REQUIRED WORK: Look below for the line containing "568 447 52.56"; from there, print each line exactly up to and including the line containing "628 356 14.79", and stop.

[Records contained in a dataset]
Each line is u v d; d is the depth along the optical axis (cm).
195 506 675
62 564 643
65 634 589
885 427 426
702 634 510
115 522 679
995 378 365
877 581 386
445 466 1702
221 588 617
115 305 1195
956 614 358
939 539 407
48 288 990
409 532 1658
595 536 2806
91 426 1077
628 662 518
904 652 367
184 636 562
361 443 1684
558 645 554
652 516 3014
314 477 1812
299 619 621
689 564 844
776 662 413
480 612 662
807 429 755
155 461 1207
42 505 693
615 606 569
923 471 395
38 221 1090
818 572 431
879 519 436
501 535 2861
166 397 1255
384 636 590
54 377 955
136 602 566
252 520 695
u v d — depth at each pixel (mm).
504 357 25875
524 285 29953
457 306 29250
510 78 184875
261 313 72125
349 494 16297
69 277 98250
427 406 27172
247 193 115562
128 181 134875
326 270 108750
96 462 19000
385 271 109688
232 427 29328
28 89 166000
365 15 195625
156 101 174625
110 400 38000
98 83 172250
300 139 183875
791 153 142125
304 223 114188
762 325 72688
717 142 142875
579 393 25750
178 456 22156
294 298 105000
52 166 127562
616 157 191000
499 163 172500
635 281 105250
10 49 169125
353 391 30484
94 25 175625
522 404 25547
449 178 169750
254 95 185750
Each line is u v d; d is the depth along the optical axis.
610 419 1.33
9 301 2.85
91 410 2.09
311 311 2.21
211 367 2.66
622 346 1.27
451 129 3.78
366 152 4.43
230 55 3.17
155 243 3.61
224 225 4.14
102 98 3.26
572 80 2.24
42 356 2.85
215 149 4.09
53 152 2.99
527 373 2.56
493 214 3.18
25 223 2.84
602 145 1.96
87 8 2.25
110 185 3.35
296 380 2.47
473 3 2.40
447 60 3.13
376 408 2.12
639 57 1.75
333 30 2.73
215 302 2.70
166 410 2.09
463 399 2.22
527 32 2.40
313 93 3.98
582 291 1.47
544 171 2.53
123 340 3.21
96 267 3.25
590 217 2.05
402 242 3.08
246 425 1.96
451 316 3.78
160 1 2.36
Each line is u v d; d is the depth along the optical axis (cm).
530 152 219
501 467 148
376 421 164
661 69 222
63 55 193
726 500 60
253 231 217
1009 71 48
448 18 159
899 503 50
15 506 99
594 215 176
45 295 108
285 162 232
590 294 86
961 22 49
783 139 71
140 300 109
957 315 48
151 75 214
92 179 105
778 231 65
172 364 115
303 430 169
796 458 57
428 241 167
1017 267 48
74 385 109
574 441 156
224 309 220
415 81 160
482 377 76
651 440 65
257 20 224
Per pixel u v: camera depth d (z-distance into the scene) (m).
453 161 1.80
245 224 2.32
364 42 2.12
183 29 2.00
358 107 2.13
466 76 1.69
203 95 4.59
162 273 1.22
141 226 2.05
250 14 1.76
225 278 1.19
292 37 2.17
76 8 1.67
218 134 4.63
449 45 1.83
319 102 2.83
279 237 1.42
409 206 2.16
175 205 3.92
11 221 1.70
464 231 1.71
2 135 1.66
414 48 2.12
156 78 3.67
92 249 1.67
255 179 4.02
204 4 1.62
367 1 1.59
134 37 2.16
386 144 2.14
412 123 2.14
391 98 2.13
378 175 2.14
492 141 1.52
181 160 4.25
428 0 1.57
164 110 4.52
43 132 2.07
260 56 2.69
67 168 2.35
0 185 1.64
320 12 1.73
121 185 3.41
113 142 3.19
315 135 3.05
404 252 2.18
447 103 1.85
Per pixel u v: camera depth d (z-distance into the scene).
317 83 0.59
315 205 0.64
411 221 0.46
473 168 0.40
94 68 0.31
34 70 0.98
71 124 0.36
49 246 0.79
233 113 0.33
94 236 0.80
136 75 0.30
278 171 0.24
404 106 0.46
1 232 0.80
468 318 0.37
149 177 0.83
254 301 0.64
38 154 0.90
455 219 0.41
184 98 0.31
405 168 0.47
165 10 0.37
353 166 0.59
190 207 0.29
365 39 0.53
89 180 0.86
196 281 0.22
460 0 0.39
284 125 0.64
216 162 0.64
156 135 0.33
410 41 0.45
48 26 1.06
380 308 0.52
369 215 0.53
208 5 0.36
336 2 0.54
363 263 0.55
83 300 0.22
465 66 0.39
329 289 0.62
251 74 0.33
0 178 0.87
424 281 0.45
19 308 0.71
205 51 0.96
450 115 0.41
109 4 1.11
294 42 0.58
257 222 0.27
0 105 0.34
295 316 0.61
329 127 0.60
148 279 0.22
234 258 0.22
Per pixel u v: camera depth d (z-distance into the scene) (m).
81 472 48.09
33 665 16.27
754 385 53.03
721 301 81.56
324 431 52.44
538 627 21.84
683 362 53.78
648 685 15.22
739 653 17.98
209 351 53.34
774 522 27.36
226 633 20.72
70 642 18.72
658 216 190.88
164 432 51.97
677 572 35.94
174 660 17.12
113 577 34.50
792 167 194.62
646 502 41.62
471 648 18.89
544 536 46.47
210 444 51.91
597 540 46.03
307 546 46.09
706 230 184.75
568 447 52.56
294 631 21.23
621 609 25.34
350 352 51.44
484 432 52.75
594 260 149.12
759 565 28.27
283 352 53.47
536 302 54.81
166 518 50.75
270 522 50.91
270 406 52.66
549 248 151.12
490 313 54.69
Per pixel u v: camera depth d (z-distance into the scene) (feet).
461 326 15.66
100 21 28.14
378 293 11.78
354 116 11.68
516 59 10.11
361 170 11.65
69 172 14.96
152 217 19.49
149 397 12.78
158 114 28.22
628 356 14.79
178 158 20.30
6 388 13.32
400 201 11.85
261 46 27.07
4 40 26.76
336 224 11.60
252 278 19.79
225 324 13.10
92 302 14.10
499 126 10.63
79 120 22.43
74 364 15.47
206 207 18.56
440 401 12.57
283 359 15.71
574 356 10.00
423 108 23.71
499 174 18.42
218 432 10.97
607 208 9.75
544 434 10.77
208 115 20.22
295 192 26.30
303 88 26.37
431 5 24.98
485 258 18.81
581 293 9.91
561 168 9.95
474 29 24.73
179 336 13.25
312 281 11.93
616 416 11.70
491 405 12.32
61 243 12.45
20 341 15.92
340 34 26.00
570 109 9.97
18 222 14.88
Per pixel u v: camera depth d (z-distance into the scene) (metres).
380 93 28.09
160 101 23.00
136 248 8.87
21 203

EXERCISE RESULT:
568 447 52.56
294 631 21.23
621 609 25.34
350 352 51.44
484 432 52.75
594 260 149.12
759 565 28.27
283 352 53.47
536 302 54.81
166 518 50.75
270 522 50.91
270 406 52.66
549 248 151.12
490 313 54.69
Per pixel u v: camera depth d (z-distance into the scene) (feet).
461 326 15.66
100 21 28.14
378 293 11.78
354 116 11.68
516 59 10.11
361 170 11.65
69 172 14.96
152 217 19.49
149 397 12.78
158 114 28.22
628 356 14.79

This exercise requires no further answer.